Step 1: Review project output
Review everything you have built. The full inventory:
- Data profiling results from DuckDB
- Data quality assessment (from experience, no template)
- Metric definitions -- plain language and SQL -- for revenue, average transaction value, and category trends
- Three interactive plotly charts with drill-downs, human-readable hover labels, and minimum-data-point warnings
- Exploratory Metabase dashboard for Amina with cross-filters and drill-downs
- Guided Metabase dashboard for store managers with pre-set questions and "needs attention" flags
Verify everything is saved and committed. Notebooks, SQL files, Metabase exports or configuration notes.
Step 2: Write the README
The README is the document another analyst reads when they need to understand what was built and why.

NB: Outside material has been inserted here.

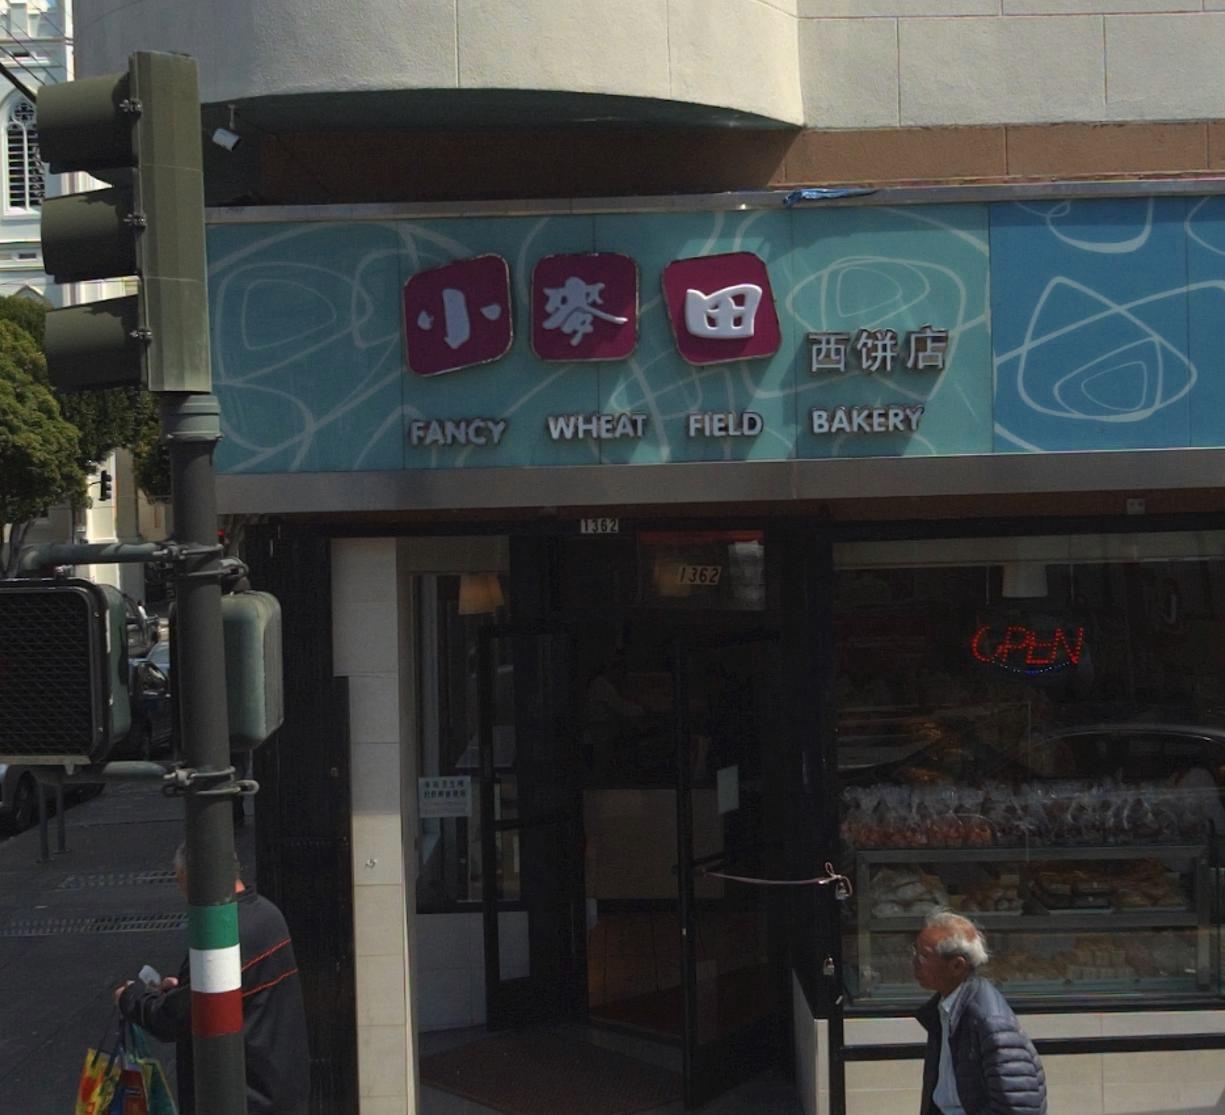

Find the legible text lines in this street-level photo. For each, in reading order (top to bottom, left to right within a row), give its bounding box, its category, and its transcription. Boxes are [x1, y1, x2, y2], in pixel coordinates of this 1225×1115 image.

Write a README.md for the project. Include:
1. What was built: interactive dashboards for Soma Books, a three-store bookstore chain in Dar es Salaam
2. Who it's for: two audiences -- Amina (exploratory dashboard) and her store managers (guided view)
3. Key metrics: revenue (total and retail-only), average transaction value, category growth trends -- with the inclusion/exclusion rules
4. How to run: Docker + Metabase for the persistent dashboards, Jupyter for the plotly charts
5. Design rationale: why there are two views and who each one is for
The design rationale section matters most. Another analyst will see two dashboards and wonder why. The README explains: the exploratory view serves someone who knows what questions to ask. The guided view serves someone who needs the questions already answered. Both use the same metric definitions, both show the same numbers, but they present the information at different literacy levels.
Document the metric definitions alongside the dashboards. When a future analyst modifies a query, the documentation tells them what the metric should include, what it should exclude, and why. Governance survives beyond the project only if it is written down.
Step 3: Commit and push
Commit any remaining changes. Push to GitHub.
git add -A
git commit -m "Complete Soma Books interactive dashboards: exploratory and guided views with governed metrics"
git push origin main
Step 4: Final message to Amina
Open the chat with Amina. Send a final summary of what was delivered.
Three things to communicate: (1) the two dashboards are ready -- the exploratory view for her and the guided view for her managers, (2) the metric definitions document what each number means and what is included or excluded, and (3) the author events analysis she requested would be a valuable follow-up project when she has the event attendance data.
Keep it in her terms. Not "dual-audience self-service design" but "your dashboard and a simpler version for your managers." Not "metric governance documentation" but "a document explaining what each number means."
Amina responds professionally. The dashboards are what she needed. Her managers will use the guided view starting next week.
Check: Does your README explain the difference between the exploratory and guided dashboards? Could another analyst understand why there are two views and who each one is for?